■ **Exercise data**

● ● ● ●

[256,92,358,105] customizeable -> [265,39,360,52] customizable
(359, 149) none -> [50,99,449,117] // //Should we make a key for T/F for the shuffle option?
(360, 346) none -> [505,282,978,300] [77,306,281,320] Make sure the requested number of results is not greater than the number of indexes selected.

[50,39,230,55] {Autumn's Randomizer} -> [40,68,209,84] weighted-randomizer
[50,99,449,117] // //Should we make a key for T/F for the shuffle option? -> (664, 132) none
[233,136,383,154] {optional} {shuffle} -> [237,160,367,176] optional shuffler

● ● ● ●

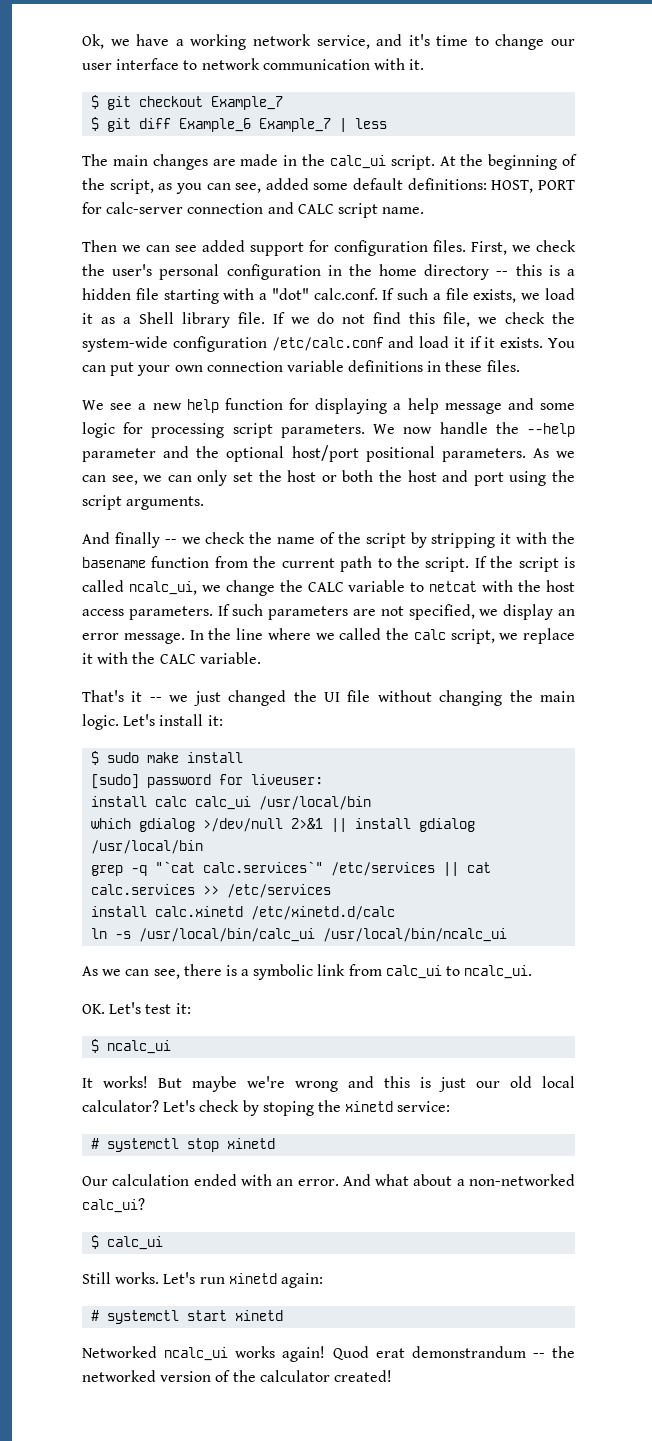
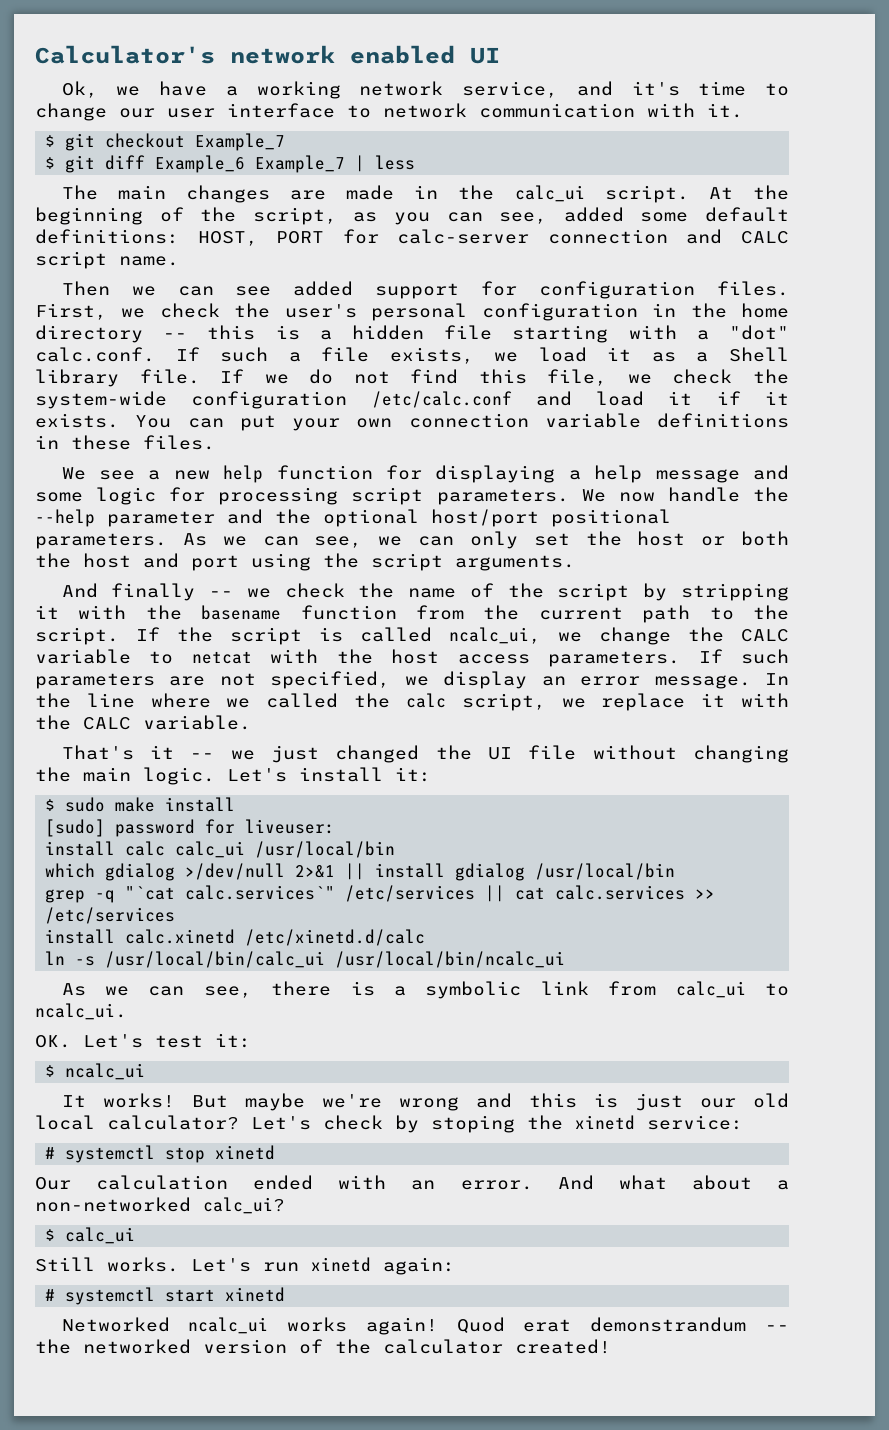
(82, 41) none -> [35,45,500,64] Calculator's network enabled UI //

● ● ● ●

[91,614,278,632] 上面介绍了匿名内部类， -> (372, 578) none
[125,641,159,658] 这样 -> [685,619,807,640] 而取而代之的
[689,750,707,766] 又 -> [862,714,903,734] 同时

● ● ● ●

■ **Required action**
Out of the entries above, write out only the lines between the line holding "(359, 149) none" and the line holding "[237,160,367,176] optional shuffler", inclusive, each exactly as given.

■ **Response area**
(359, 149) none -> [50,99,449,117] // //Should we make a key for T/F for the shuffle option?
(360, 346) none -> [505,282,978,300] [77,306,281,320] Make sure the requested number of results is not greater than the number of indexes selected.

[50,39,230,55] {Autumn's Randomizer} -> [40,68,209,84] weighted-randomizer
[50,99,449,117] // //Should we make a key for T/F for the shuffle option? -> (664, 132) none
[233,136,383,154] {optional} {shuffle} -> [237,160,367,176] optional shuffler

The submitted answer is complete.